With a $18,589 grant from the Alaska Community Foundation’s Alaska Native Social Justice Fund, the Alutiiq Museum is launching the Alutiiq Arts Advocacy project. This one-year effort will assist Native artists with marketing their work to encourage artistic practice and support economic development. Gallery Coordinator Marlise Lee will oversee the daily work of the project with assistance from the museum’s Cultural Arts Committee, a volunteer group that advises the museum on arts programming. Their work begins this month.

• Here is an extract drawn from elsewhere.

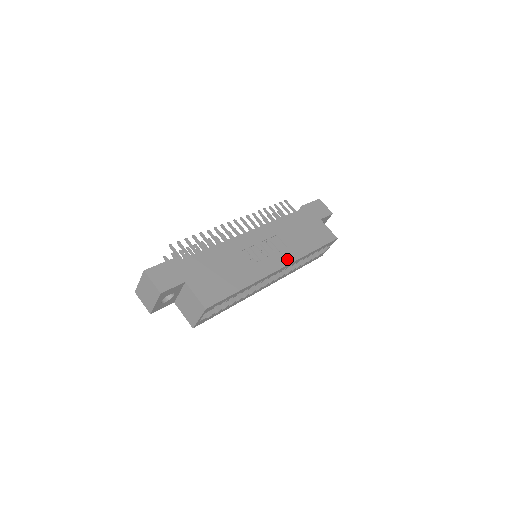
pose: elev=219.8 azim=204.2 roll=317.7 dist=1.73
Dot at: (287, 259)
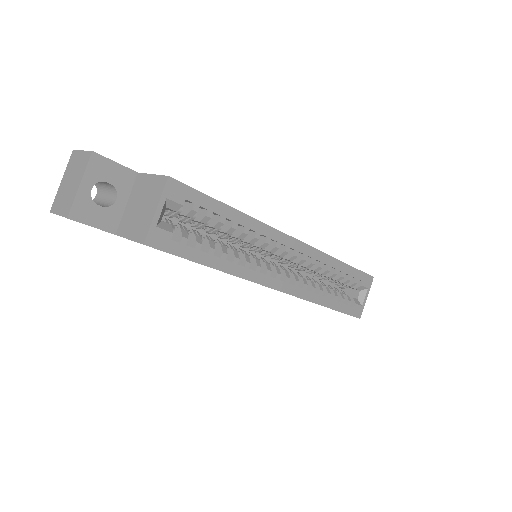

According to Alutiiq Museum Executive Director April Laktonen Counceller, “Many talented Native artists have limited access to information on marketing or the basic materials needed to promote and sell their work—information that can help them earn a meaningful wage. This project will take an individualized approach to developing marketing materials for artists. Some people need professional photographs of their work. Others want business cards or a basic website. Still others would like help developing an application to participate in a workshop, attend a class, or apply for an award.”
To assist, the museum is inviting Native artists to apply to participate in the project. All interested artists will also be invited to participate in training webinars and a new artist gallery on the museum’s website. Ten artists will be selected to receive assistance developing personalized marketing materials. For more information on the project, or to participate, please contact Marlise Lee.
In addition to assisting individual Native artists, the museum will make improvements to its store with new signage, enhanced product labels, and rack cards introducing artists represented in the store’s inventory. There will also be a media campaign about the value of purchasing authentic Native artwork.
The museum plans to expand the project in future years to include more artists. Counceller said, “This first year will help us learn more about how the museum can help the arts community. Ultimately, we would like this sort of support to be part of our regular services. When artists are successful at selling their work, they can focus on perpetuating and sharing traditions, which is the museum’s mission as well.”
The Alutiiq Museum is a non-profit organization dedicated to preserving and sharing the history and culture of the Alutiiq, an Alaska Native tribal people. Representatives of Kodiak Alutiiq organizations govern the museum with funding from charitable contributions, memberships, grants, contracts, and sales.